At Stauning, Hansgaard says, the rye whisky follows all of the requirements for an American rye, including the use of at least 51 percent rye and a minimum age of at least two years, but the locally sourced rye grain is malted using the distillery’s traditional floor maltings.
“I would say that is the most important difference to American rye,” he says. “Rye whisky can be maybe the most difficult whisky for non-whisky drinkers to approach because it’s so spicy. It can be almost fiery and very spicy to drink. But when we malt it, we develop the sweeter side and the fruitier side in our rye whisky.”
At Waldviertler Whisky, both malted and unmalted local rye grains are used, in both light and dark roasted forms. But for even more character, the spirit is aged in Austrian oak barrels.

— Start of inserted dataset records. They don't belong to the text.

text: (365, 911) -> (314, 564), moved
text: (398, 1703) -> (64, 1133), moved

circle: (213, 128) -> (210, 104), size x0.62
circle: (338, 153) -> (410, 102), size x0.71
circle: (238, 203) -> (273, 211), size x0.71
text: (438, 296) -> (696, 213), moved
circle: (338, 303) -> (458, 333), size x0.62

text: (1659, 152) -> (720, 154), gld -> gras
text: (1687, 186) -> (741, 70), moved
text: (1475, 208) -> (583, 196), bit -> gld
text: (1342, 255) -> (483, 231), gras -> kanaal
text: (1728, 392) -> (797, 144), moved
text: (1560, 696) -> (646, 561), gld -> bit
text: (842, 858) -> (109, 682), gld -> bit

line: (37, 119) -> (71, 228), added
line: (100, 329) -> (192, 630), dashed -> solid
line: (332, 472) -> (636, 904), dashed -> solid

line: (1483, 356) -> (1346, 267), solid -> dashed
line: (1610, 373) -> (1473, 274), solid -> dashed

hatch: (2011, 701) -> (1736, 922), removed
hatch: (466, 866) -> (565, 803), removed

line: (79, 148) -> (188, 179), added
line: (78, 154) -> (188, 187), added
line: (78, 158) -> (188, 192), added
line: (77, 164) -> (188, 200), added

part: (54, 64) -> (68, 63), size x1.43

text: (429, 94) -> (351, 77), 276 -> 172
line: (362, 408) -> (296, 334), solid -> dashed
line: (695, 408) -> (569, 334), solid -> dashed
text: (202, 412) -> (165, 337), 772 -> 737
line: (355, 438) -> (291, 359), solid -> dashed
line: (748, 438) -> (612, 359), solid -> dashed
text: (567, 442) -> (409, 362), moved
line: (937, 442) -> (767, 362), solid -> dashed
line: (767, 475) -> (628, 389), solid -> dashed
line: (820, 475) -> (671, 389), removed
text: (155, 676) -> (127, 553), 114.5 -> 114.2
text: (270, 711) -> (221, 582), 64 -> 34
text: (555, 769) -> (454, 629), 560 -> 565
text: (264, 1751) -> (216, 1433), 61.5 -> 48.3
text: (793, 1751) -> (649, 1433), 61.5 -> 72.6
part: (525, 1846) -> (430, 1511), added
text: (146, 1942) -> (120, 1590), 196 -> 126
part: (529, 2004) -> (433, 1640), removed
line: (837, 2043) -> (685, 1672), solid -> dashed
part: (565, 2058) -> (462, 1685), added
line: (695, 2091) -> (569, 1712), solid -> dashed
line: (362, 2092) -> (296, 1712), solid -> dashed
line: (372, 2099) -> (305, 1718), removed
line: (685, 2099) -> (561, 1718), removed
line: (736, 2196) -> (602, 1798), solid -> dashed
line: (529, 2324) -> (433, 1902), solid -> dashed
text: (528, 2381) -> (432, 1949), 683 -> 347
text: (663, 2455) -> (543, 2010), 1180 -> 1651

“We start with virgin oak and store the whisky in it for about three and a half years,” Haider-Stadler says. “Austrian oak has a lot of natural tannins, which gives a particularly intense wood flavor to the whisky.”
Other distillers, including The Gospel in Australia and Slyrs in Germany, use new American oak to age their whiskeys. For The Gospel, that helps to create a spirit that has both Australian and U.S. character, Fitzgerald says.
“Because of the dry and distressed grain that we source, it’s very cereal-forward whiskey,” he says. “So what we’ve tried to do is actually marry that expression, which almost tastes dusty in an Australian sense, and try and blend in the American influence of the sweeter barrel, oak, and all that.”
Despite those and other nods to the spirit’s origin in North America, there’s a chance that specific regional styles of rye whiskey could develop. At Slyrs, master distiller Hans Kemenater says that one aspect of a European rye style might be its approachability.
“In my opinion or how I taste it, the European ryes are not as strong as the American ryes,” he says. “American ryes are often bottled at 48 percent or another high proof level. [In] European styles, the alcohol level is around about 40, 41, or 42 percent. The European style is more drinkable in a pure way.”
The Spirit Comes Home
Many of these new versions are starting to show up in the place where rye whiskey was born. After 15 years, Stauning sent its first shipment of Danish rye whisky to the U.S. in 2021, with The Gospel becoming available through online vendors in the U.S. at the end of the same year. That makes sense, given the size of the U.S. market, its historical connection to rye whiskey, and the popularity of rye whiskey in North America’s contemporary cocktail scene.
As such, Fitzgerald thinks that U.S. and Canadian drinkers should get ready to try something new. “I’m excited by the people who are doing different things with rye,” he says. “Where to look for the next great rye whiskey? Outside of America.”